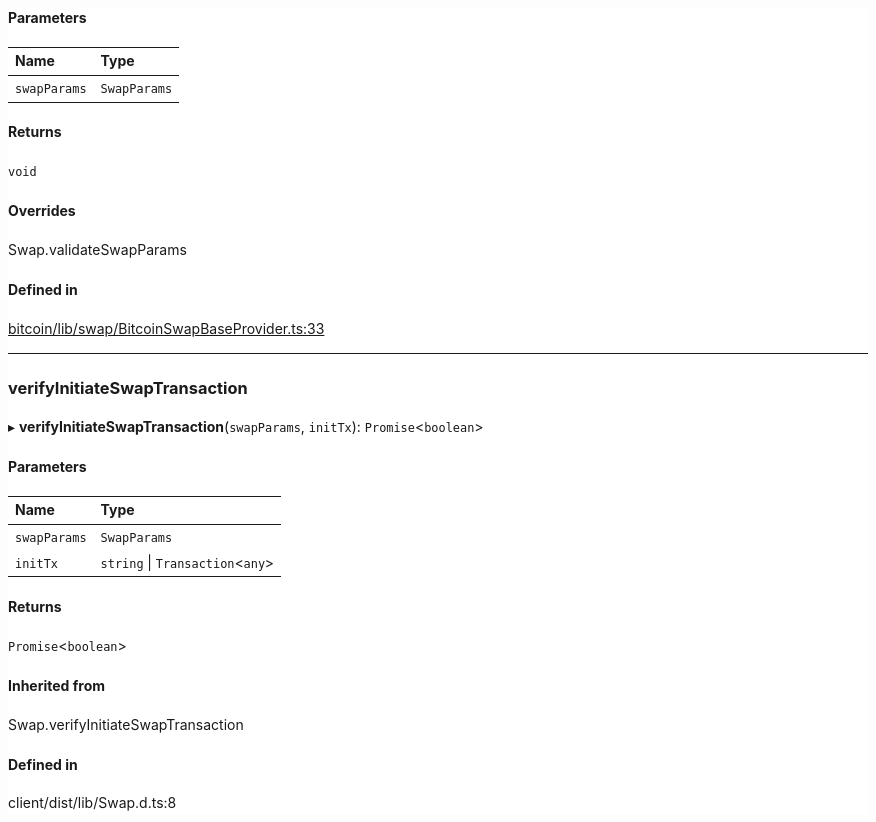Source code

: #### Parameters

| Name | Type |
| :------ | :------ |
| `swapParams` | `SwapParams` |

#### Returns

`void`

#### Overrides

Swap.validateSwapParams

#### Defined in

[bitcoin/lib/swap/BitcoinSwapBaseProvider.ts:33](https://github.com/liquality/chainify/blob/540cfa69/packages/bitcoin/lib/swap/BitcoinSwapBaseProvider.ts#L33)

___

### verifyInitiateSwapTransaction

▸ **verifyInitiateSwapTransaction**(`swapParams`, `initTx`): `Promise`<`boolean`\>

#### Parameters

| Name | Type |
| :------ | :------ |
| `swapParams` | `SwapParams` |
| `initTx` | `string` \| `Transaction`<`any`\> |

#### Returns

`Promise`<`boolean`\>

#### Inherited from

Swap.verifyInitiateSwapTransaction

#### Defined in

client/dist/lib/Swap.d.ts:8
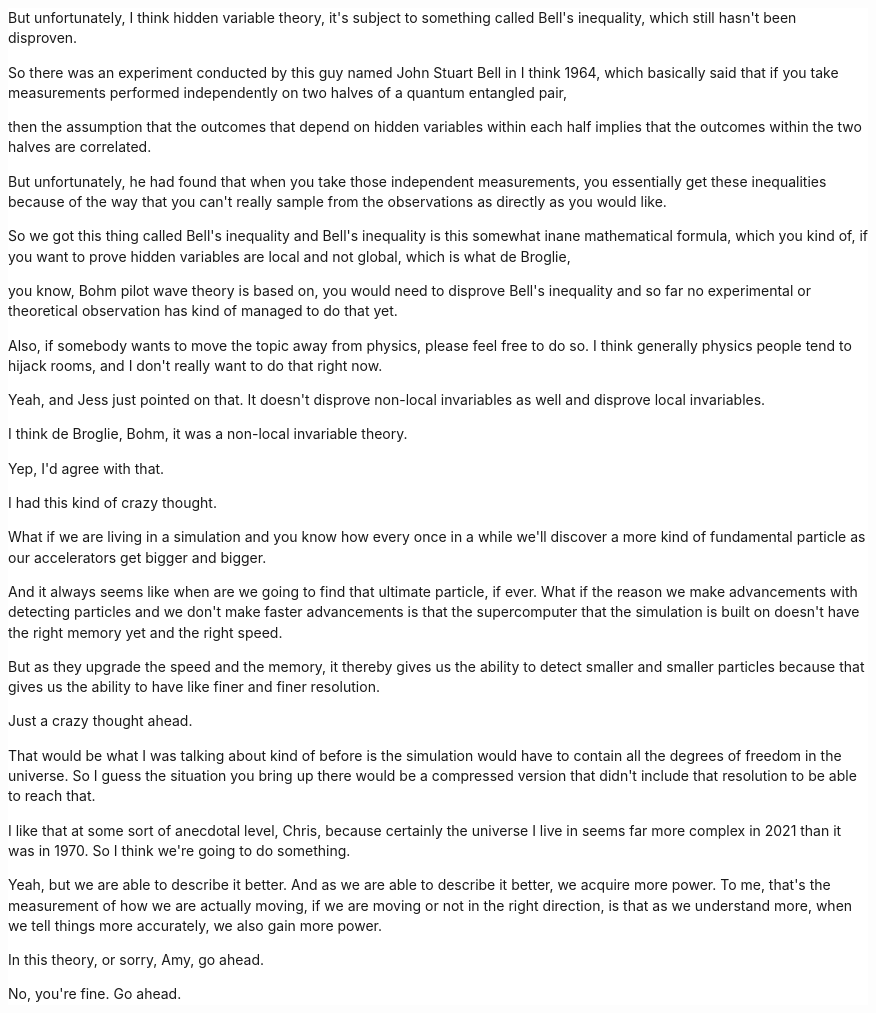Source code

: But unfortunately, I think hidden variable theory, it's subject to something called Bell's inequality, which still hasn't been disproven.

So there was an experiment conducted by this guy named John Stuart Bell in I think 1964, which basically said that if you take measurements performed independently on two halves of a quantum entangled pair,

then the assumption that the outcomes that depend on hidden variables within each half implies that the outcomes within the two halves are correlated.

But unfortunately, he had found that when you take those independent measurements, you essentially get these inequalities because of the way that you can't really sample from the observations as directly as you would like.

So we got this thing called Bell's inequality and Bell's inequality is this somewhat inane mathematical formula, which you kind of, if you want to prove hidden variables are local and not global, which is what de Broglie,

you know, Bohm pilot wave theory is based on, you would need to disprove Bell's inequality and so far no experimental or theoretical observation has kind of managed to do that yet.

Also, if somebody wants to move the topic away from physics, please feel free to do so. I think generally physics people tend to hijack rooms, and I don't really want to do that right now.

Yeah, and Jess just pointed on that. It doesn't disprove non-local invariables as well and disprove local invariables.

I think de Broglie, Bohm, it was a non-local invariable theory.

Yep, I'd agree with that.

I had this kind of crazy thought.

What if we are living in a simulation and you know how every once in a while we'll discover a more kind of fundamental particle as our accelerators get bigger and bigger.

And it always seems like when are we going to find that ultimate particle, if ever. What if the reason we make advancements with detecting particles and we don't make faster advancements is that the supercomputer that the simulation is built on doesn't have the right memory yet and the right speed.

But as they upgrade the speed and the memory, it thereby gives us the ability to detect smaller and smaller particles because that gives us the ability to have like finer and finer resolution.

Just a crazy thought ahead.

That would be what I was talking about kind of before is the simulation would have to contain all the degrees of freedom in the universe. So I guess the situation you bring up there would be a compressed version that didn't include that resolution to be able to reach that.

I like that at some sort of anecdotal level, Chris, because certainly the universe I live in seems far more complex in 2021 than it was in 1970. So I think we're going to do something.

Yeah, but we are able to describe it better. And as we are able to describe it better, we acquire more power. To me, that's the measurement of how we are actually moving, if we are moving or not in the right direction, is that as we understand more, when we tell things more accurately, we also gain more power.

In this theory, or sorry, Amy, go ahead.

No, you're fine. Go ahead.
━━━━━━━━
Wherever a line in the data above contains the word "take", copy that line.

So there was an experiment conducted by this guy named John Stuart Bell in I think 1964, which basically said that if you take measurements performed independently on two halves of a quantum entangled pair,
But unfortunately, he had found that when you take those independent measurements, you essentially get these inequalities because of the way that you can't really sample from the observations as directly as you would like.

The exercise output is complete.